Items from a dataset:
Start of Block

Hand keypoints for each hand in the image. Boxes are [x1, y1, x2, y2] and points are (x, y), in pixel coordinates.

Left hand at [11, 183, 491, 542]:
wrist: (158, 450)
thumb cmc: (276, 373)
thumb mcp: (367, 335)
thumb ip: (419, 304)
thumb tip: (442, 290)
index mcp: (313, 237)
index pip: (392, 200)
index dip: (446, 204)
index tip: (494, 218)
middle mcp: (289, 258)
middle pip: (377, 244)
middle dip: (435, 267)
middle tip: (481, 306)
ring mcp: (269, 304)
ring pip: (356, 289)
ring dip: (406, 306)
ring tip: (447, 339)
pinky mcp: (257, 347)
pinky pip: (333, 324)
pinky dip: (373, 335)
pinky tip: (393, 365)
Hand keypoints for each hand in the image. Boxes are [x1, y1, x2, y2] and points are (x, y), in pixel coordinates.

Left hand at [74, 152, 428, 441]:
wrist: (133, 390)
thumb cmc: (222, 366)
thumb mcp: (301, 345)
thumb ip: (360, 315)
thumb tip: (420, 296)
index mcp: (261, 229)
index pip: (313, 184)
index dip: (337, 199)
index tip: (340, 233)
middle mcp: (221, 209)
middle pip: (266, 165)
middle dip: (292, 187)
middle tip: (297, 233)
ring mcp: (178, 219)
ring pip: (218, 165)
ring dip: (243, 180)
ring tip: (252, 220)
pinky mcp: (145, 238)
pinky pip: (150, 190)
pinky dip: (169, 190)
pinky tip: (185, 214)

End of Block

WHAT THE EXERCISE ASKS: If a line appears above, it belongs in your answer, printed exactly.

ANSWER:
Hand keypoints for each hand in the image. Boxes are [x1, y1, x2, y2] and points are (x, y), in pixel coordinates.

Left hand at [11, 183, 491, 542]:
wrist: (158, 450)
thumb cmc: (276, 373)
thumb mcp: (367, 335)
thumb ip: (419, 304)
thumb tip: (442, 290)
index mcp: (313, 237)
index pip: (392, 200)
index dip: (446, 204)
index tip: (494, 218)
middle mcp: (289, 258)
middle pip: (377, 244)
middle dip: (435, 267)
middle tip: (481, 306)
ring mcp: (269, 304)
ring pip: (356, 289)
ring dip: (406, 306)
ring tip: (447, 339)
pinky mcp: (257, 347)
pinky pip: (333, 324)
pinky dip: (373, 335)
pinky tip: (393, 365)
Hand keypoints for each hand in the image. Boxes are [x1, y1, x2, y2] and points are (x, y), in pixel coordinates.

Left hand at [74, 152, 428, 441]:
wrist: (133, 390)
thumb cmc: (222, 366)
thumb mcp: (301, 345)
thumb ip: (360, 315)
thumb tip: (420, 296)
index mcp: (261, 229)
index pip: (313, 184)
index dip: (337, 199)
index tip: (340, 233)
middle mcp: (221, 209)
middle pip: (266, 165)
middle dip: (292, 187)
middle tip: (297, 233)
ring mcp: (178, 219)
ring pip: (218, 165)
ring dip: (243, 180)
ring tip: (252, 220)
pinky mcp: (145, 238)
pinky pip: (150, 190)
pinky dip: (169, 190)
pinky tip: (185, 214)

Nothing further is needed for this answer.